Liliana levantó la cabeza sin separarse del cuerpo de Alex, sus ojos rojos brillando con irritación.

—Valeria —dijo con tono peligroso—.

¿No te enseñaron a tocar antes de entrar en una habitación privada?

La general permaneció inmóvil un instante más antes de responder.

—El deber está por encima de las comodidades personales —respondió con voz grave—.

El paladín debe ser probado esta noche.

Liliana se incorporó lentamente, pero mantuvo una mano sobre el pecho de Alex, marcando territorio de forma deliberada.

—Está bien —dijo con voz fría—.

Pero solo tres rondas.

Nada más.

Valeria inclinó la cabeza.

—Como ordene.

Alex se levantó de la cama con dificultad, todavía sintiendo el frío fantasma del cuerpo de Liliana contra el suyo.

Mientras caminaban hacia el Patio de las Sombras, su mente era un torbellino.

Primero había visto a Valeria desnuda.

Ahora Liliana lo había obligado a acostarse a su lado, presionando su cuerpo contra él de forma deliberada.

Todo era demasiado intenso, demasiado rápido.

En el Patio de las Sombras, el entrenamiento fue más exigente de lo esperado.

Valeria no le dio ninguna tregua.

Lo obligó a mantener escudos de luz bajo ataques constantes de sombras, a correr mientras invocaba purificaciones y a resistir oleadas de energía demoníaca sin descanso.

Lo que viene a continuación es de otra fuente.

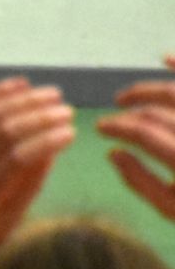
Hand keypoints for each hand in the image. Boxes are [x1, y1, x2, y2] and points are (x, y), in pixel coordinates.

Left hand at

Cada vez que su concentración flaqueaba, el recuerdo de Valeria desnuda regresaba con fuerza, haciendo que su Purity Gauge descendiera sin piedad.

[Purity Gauge: 51/100 → 43/100] Al terminar la tercera ronda, Alex estaba exhausto, sudoroso y con varios cortes superficiales en los brazos y el torso.

Valeria se acercó, su armadura resonando con cada paso pesado.

—Esto debería ser suficiente por esta noche —dijo con su voz grave.

Liliana se acercó rápidamente y tomó a Alex del brazo, lanzando una mirada afilada hacia la general.

—Suficiente, Valeria.

No abuses de tu posición.

Mientras regresaban por los pasillos iluminados por antorchas azules, Alex sentía el peso de todo lo ocurrido esa noche.

Liliana presionando su cuerpo contra él en la cama.

Valeria observándolo con mayor rigor después del incidente en el baño.

Y su propia mente traicionándolo constantemente con recuerdos que no debería tener.

El castillo del Señor Demonio no solo era oscuro.

También era peligrosamente seductor.

Y Alex sentía que, con cada hora que pasaba entre sus muros, su pureza se debilitaba un poco más.